**Passage shown**
To celebrate 85 years of in-flight catering, British Airways demonstrated what it’s like to be a member of cabin crew in First, by putting Business Traveller to work.
In 1927, Imperial Airways, from which BA was born, served beef tea, sandwiches and “four gills of whisky” to its first class customers. These days, those in the elite cabin can look forward to dishes such as fillet steak prepared in convection ovens and umami-rich foods courtesy of Heston Blumenthal’s positive influence.
In July, those in First can try an Olympic-inspired menu (see online news March 14), with dishes like rillettes of mackerel on a pickled cucumber carpaccio. But for the cabin crew responsible for serving it, looking after passengers in the top tier cabin requires serious training.
On the menu at BA’s Waterside headquarters, where my initiation to in-flight catering took place, was a surf ‘n’ turf of beef fillet and langoustine with pont-neuf potatoes. And serving it that day, myself and several fellow journalists, under the guidance of two members of British Airways crew, Adrien Yu and Anne Marie Brazendale.
The first lesson we had to remember was that airlines are not just competing with each other anymore – the crew at BA, and the chefs behind the food they serve, are placing themselves alongside five-star hotels and high-end restaurants. Presentation is, therefore, key.
Teamed in pairs, we were instructed to deliver every item individually to the passenger in precise order or, if a couple are dining together, simultaneously. Almost all of us failed here, with items placed in the wrong order, position or forgotten entirely.
We fumbled our way through the wine service, forgetting the names of vintages and leaving grubby fingerprints on glasses. The crew have a mini-sommelier tutorial during training, so they know their Pouilly-Fuissé from their Pouilly-Fumé – our taste buds, it turned out, were not quite so refined.

**Entries supplied**
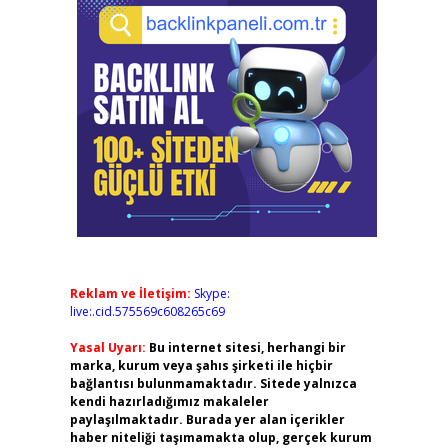
Reklam ve İletişim:
Skype:
live:.cid.575569c608265c69
Yasal Uyarı:
Bu internet sitesi, herhangi bir
marka, kurum veya şahıs şirketi ile hiçbir
bağlantısı bulunmamaktadır. Sitede yalnızca
kendi hazırladığımız makaleler
paylaşılmaktadır. Burada yer alan içerikler
haber niteliği taşımamakta olup, gerçek kurum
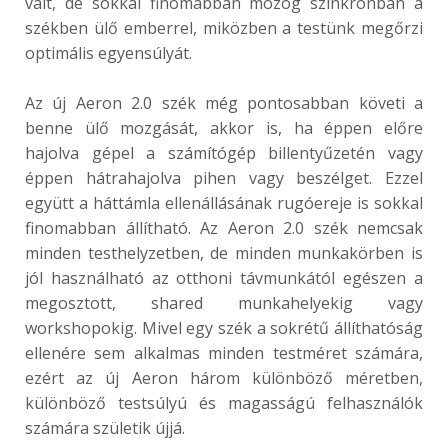
vált, de sokkal finomabban mozog szinkronban a
székben ülő emberrel, miközben a testünk megőrzi
optimális egyensúlyát.
Az új Aeron 2.0 szék még pontosabban követi a
benne ülő mozgását, akkor is, ha éppen előre
hajolva gépel a számítógép billentyűzetén vagy
éppen hátrahajolva pihen vagy beszélget. Ezzel
együtt a háttámla ellenállásának rugóereje is sokkal
finomabban állítható. Az Aeron 2.0 szék nemcsak
minden testhelyzetben, de minden munkakörben is
jól használható az otthoni távmunkától egészen a
megosztott, shared munkahelyekig vagy
workshopokig. Mivel egy szék a sokrétű állíthatóság
ellenére sem alkalmas minden testméret számára,
ezért az új Aeron három különböző méretben,
különböző testsúlyú és magasságú felhasználók
számára születik újjá.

**Work instructions**
a - According to the in-flight catering article, what did Imperial Airways serve its first class customers in 1927?
b - Retype a section of the in-flight catering article, beginning at the words "To celebrate 85" and stopping after "requires serious training.".
The records are separate material and are not part of the in-flight catering article.

**Answers to the exercise**
a - Beef tea, sandwiches and "four gills of whisky."

b -
To celebrate 85 years of in-flight catering, British Airways demonstrated what it’s like to be a member of cabin crew in First, by putting Business Traveller to work.
In 1927, Imperial Airways, from which BA was born, served beef tea, sandwiches and “four gills of whisky” to its first class customers. These days, those in the elite cabin can look forward to dishes such as fillet steak prepared in convection ovens and umami-rich foods courtesy of Heston Blumenthal’s positive influence.
In July, those in First can try an Olympic-inspired menu (see online news March 14), with dishes like rillettes of mackerel on a pickled cucumber carpaccio. But for the cabin crew responsible for serving it, looking after passengers in the top tier cabin requires serious training.